(Task data begins)
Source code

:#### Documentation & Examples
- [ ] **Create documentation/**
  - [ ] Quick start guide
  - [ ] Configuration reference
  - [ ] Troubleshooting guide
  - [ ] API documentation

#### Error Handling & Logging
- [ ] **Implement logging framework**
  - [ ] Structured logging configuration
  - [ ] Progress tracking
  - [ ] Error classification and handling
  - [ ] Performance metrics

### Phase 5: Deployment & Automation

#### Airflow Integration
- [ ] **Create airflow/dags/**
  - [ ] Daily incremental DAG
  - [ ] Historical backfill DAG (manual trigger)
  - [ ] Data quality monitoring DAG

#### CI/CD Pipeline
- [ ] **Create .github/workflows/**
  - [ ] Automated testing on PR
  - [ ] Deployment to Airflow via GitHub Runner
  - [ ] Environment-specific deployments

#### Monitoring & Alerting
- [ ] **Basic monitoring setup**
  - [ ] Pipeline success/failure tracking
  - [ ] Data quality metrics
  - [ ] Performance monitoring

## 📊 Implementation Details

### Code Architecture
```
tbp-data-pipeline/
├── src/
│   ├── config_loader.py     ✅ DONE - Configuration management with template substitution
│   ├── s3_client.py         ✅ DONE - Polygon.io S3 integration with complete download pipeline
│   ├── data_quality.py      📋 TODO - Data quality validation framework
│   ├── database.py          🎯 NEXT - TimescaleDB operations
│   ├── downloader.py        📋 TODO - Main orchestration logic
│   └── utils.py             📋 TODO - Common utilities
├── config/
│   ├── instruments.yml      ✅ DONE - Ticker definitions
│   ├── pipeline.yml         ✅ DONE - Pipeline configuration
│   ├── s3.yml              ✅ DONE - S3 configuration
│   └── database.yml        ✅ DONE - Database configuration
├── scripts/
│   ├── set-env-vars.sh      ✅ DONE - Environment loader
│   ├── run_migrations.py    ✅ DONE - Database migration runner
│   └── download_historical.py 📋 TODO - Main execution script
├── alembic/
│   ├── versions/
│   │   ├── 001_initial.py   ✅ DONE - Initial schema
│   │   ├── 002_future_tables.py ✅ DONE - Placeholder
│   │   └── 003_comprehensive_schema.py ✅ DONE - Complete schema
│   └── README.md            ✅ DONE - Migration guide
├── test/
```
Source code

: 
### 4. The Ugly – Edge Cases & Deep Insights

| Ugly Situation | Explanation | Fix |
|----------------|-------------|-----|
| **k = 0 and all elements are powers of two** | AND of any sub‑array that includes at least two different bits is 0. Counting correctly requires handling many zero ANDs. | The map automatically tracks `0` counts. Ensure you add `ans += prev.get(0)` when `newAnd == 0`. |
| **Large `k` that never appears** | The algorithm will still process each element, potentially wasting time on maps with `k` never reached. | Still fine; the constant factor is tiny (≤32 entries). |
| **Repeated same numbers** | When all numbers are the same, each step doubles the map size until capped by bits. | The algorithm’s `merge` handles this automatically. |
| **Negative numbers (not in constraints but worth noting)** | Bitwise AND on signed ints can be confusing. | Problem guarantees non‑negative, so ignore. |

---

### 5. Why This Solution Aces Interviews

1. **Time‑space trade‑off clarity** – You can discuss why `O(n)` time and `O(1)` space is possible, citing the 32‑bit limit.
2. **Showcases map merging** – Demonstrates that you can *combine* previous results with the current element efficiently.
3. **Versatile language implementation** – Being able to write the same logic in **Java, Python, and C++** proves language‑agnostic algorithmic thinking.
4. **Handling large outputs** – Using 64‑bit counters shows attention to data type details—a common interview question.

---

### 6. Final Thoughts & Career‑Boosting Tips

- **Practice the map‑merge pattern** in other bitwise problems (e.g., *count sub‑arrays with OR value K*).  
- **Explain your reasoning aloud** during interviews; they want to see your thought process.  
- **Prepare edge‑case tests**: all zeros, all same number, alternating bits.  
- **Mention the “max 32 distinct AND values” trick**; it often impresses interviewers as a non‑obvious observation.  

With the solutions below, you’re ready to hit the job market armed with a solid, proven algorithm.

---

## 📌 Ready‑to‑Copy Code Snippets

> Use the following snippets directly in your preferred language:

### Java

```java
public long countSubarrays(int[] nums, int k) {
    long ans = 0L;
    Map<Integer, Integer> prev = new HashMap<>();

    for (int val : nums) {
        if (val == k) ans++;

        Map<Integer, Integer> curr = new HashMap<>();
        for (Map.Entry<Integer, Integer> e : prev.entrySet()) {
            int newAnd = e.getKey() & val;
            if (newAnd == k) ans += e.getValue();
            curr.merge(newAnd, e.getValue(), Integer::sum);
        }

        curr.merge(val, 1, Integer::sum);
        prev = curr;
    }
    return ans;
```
(Task data ends)
Work to complete -> Report each line in the preceding entries that holds the string "logic".

Written response ->
│   ├── downloader.py        📋 TODO - Main orchestration logic
3. **Versatile language implementation** – Being able to write the same logic in **Java, Python, and C++** proves language‑agnostic algorithmic thinking.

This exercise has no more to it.